Accenno un sorriso e mi alzo in piedi, distanziandomi dalla ragazza ormai più morta che viva. «Come no» sussurro, cercando di non farmi sentire da Laila, che si sta avvicinando a me in tutta la sua maestosa bellezza. Ecco, un’altra cosa che non mi meritavo era essere carina. Carina e basta. Con un’amica così che se Gigi Hadid la vedesse, le si inchinerebbe di fronte. La vita è ingiusta. Dà troppo ad alcune persone e troppo poco ad altre.

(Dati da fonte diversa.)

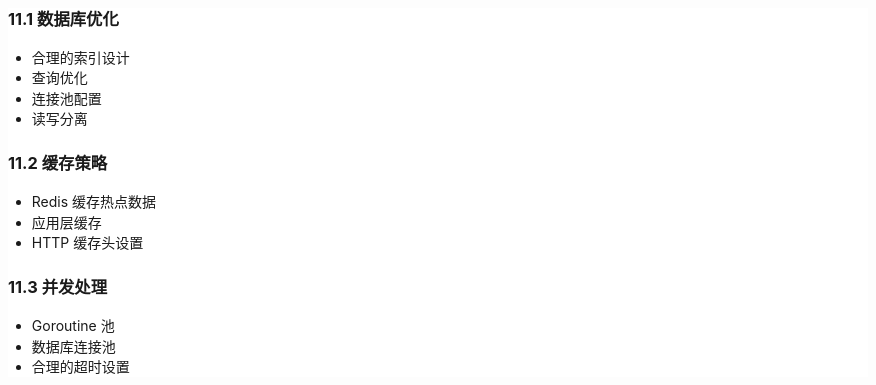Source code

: ### 11.1 数据库优化

- 合理的索引设计
- 查询优化
- 连接池配置
- 读写分离

### 11.2 缓存策略

- Redis 缓存热点数据
- 应用层缓存
- HTTP 缓存头设置

### 11.3 并发处理

- Goroutine 池
- 数据库连接池
- 合理的超时设置

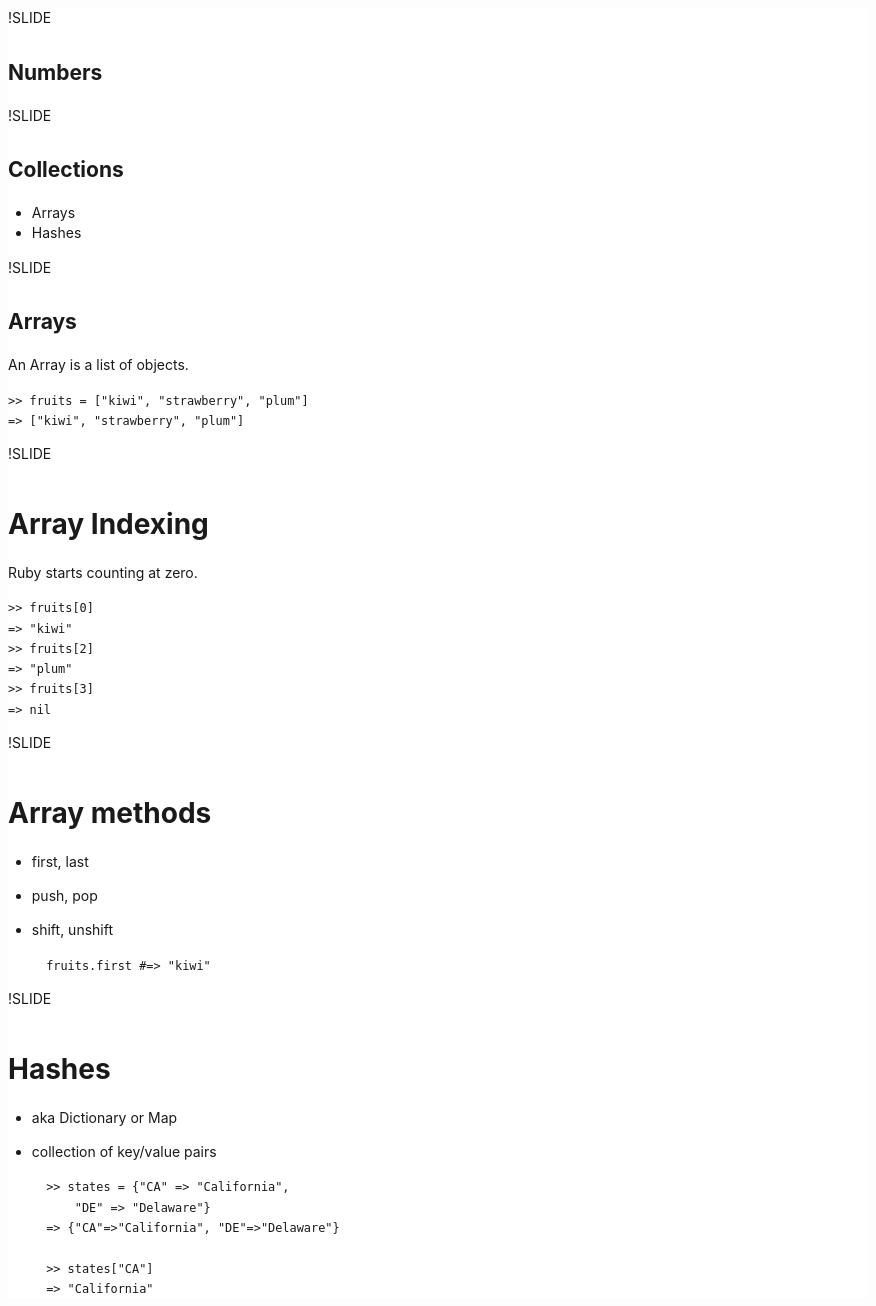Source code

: !SLIDE
## Numbers

!SLIDE
## Collections

* Arrays
* Hashes

!SLIDE
## Arrays

An Array is a list of objects.

    >> fruits = ["kiwi", "strawberry", "plum"]
    => ["kiwi", "strawberry", "plum"]

!SLIDE
# Array Indexing

Ruby starts counting at zero.

    >> fruits[0]
    => "kiwi"
    >> fruits[2]
    => "plum"
    >> fruits[3]
    => nil

!SLIDE
# Array methods

* first, last
* push, pop
* shift, unshift

        fruits.first #=> "kiwi"

!SLIDE
# Hashes

* aka Dictionary or Map
* collection of key/value pairs

        >> states = {"CA" => "California",
            "DE" => "Delaware"}
        => {"CA"=>"California", "DE"=>"Delaware"}

        >> states["CA"]
        => "California"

«Vieni, ti presento alcune persone» mi stringe il polso e mi porta chissà dove. Mi lascio guidare, perché non ho affatto voglia di replicare. Così mi ritrovo in una saletta privata del locale, comunque asfissiante e affollata, che neanche le Chiese durante la messa di Natale. «Rain, loro sono Michael, Luke ed Ashton. Calum lo conosci già» dice, indicandomi i quattro ragazzi di fronte a me, di cui ho già dimenticato i nomi, eccetto quello di Calum, una delle tre persone conosciute a Settembre, insieme a Laila e Sasha.

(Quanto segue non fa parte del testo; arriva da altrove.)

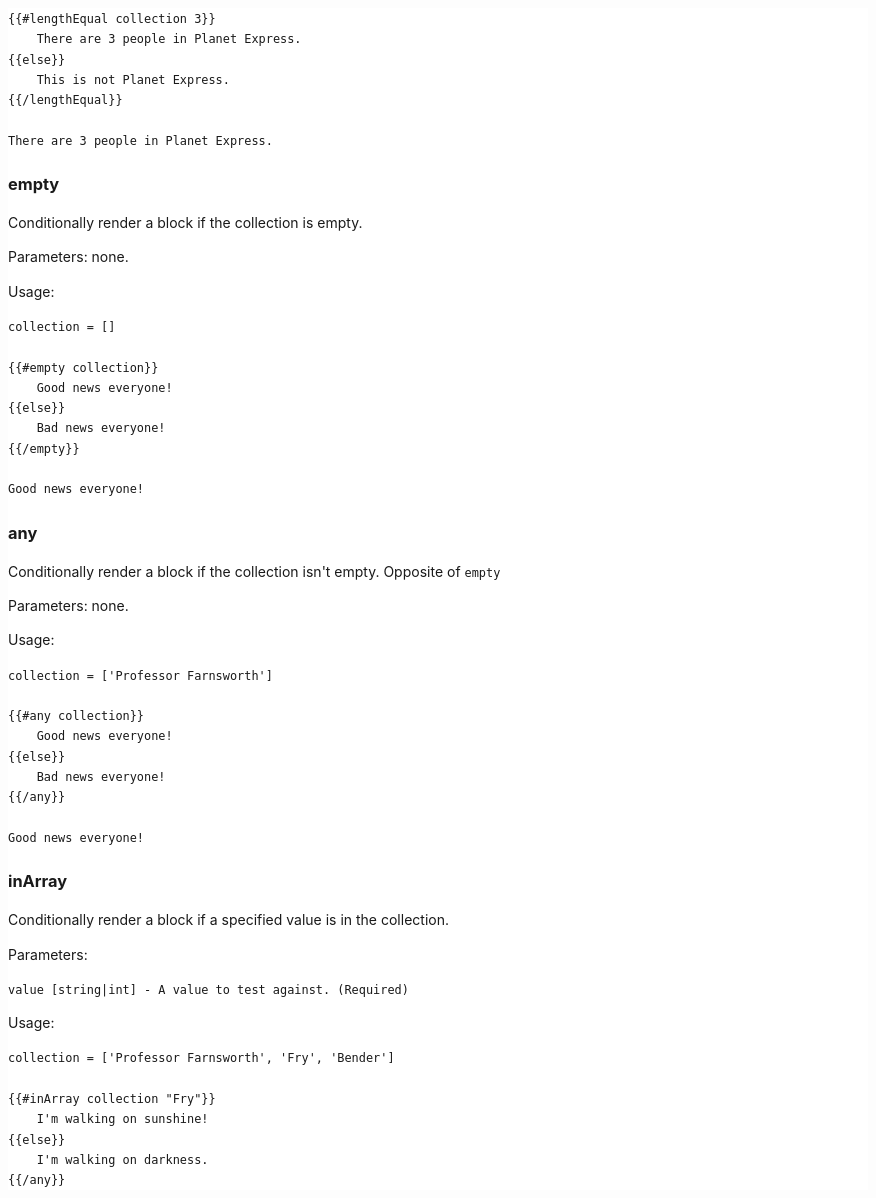     {{#lengthEqual collection 3}}
        There are 3 people in Planet Express.
    {{else}}
        This is not Planet Express.
    {{/lengthEqual}}

    There are 3 people in Planet Express.

### empty

Conditionally render a block if the collection is empty.

Parameters: none.

Usage:

    collection = []

    {{#empty collection}}
        Good news everyone!
    {{else}}
        Bad news everyone!
    {{/empty}}

    Good news everyone!

### any

Conditionally render a block if the collection isn't empty. Opposite of `empty`

Parameters: none.

Usage:

    collection = ['Professor Farnsworth']

    {{#any collection}}
        Good news everyone!
    {{else}}
        Bad news everyone!
    {{/any}}

    Good news everyone!

### inArray

Conditionally render a block if a specified value is in the collection.

Parameters:

    value [string|int] - A value to test against. (Required)

Usage:

    collection = ['Professor Farnsworth', 'Fry', 'Bender']

    {{#inArray collection "Fry"}}
        I'm walking on sunshine!
    {{else}}
        I'm walking on darkness.
    {{/any}}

«Piacere» uno dei ragazzi, con i capelli biondi e gli occhi azzurri, mi porge la mano, che stringo velocemente.
«Piacere mio» dico al ragazzo, tanto bello che potrebbe benissimo essere preso per Apollo.
«Dieci, nove, otto…» sentiamo urlare dall’altra stanza. Alzo gli occhi al cielo e spero che Dio mi mandi una gioia, o che magari Zeus mi fulmini, uccidendomi prima di cominciare un altro anno di merda.
«Come hai detto che ti chiami?» chiede uno dei ragazzi, avvicinandomisi anche troppo per i miei gusti.
«Non l’ho detto.»
Ridacchia, per poi porgermi la mano. «Sono Michael.»
«Lo so» in realtà, no. Credevo lui fosse Alcol. No, forse nessuno di loro si chiama Alcol. Ma chi se ne frega.
«Come ti chiami, quindi?»
«Cinque, quattro, tre…» continuano ad urlare dall’altra stanza, biascicando i numeri, visto tutto l’alcol ingerito. Più di uno nella folla si confonde, e urla altri numeri a casaccio, come “dodici”, “venticinque”, “settecentosessantasei”.
«Rain.»
«Buon anno nuovo, Rain!» alza il suo bicchiere di plastica al cielo, facendo dondolare così tanto il liquido al suo interno che mi finisce in testa.
«Che schifo» dico solamente.
Che il 2017 cominci. Facendo schifo.



~ Questa storia è stata scritta tra il 2016 e il 2017.